Work task> Write each line below back out exactly, omitting its pictures.

Recorded data>

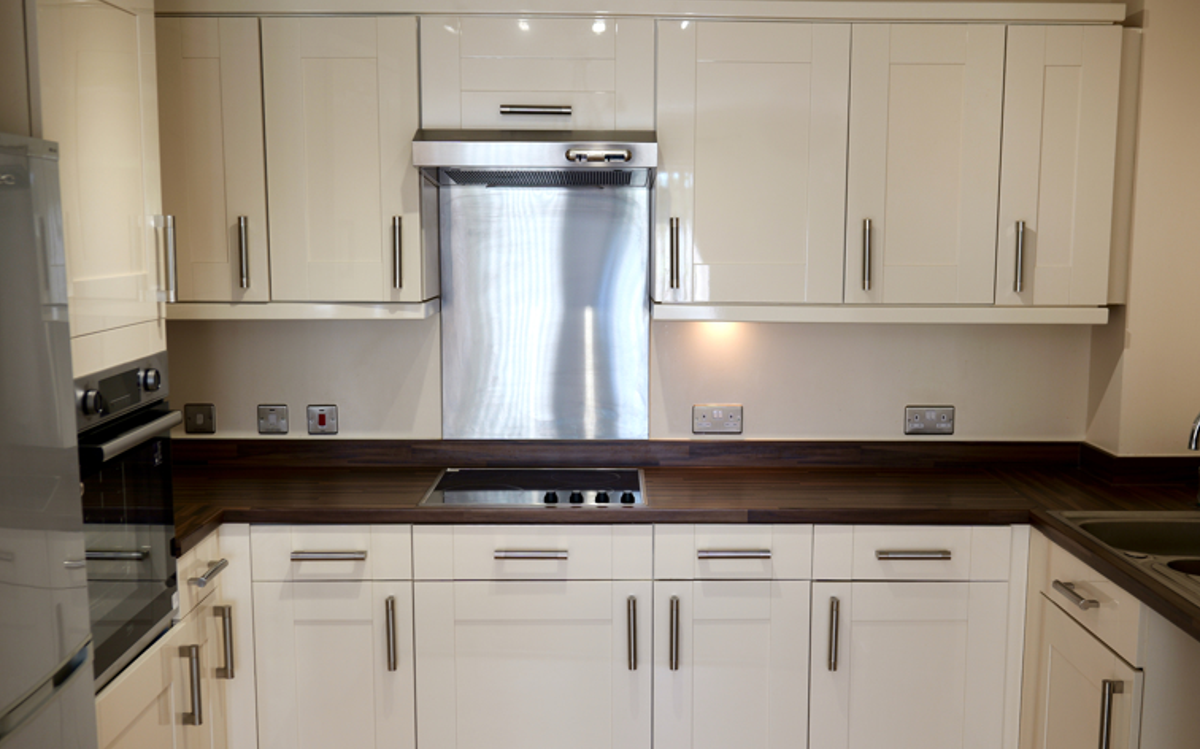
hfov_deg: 64.7
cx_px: 608
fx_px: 948
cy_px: 379
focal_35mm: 29
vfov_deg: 43.1
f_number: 2.8
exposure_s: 1/60
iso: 125
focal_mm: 28
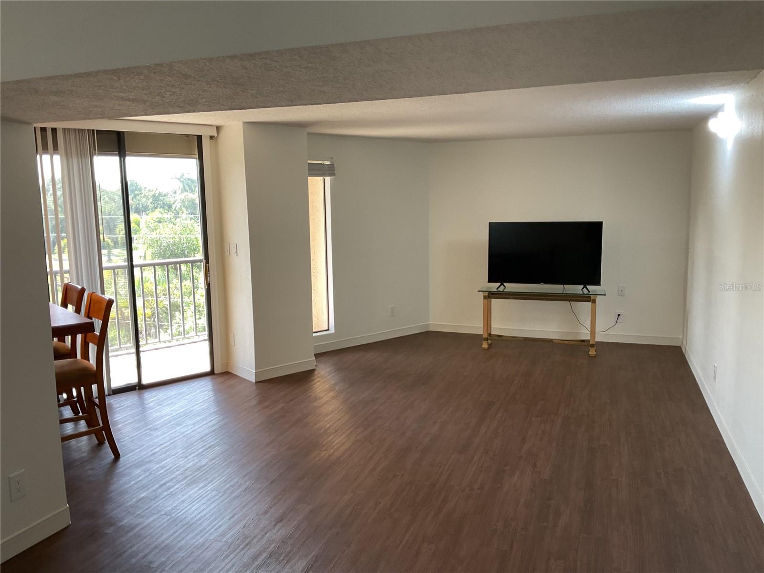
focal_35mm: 29
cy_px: 286
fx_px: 640
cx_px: 382
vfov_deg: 48.2
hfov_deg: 61.7
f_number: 1.8
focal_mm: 3
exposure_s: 1/60
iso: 100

Your response>
hfov_deg: 64.7
cx_px: 608
fx_px: 948
cy_px: 379
focal_35mm: 29
vfov_deg: 43.1
f_number: 2.8
exposure_s: 1/60
iso: 125
focal_mm: 28
focal_35mm: 29
cy_px: 286
fx_px: 640
cx_px: 382
vfov_deg: 48.2
hfov_deg: 61.7
f_number: 1.8
focal_mm: 3
exposure_s: 1/60
iso: 100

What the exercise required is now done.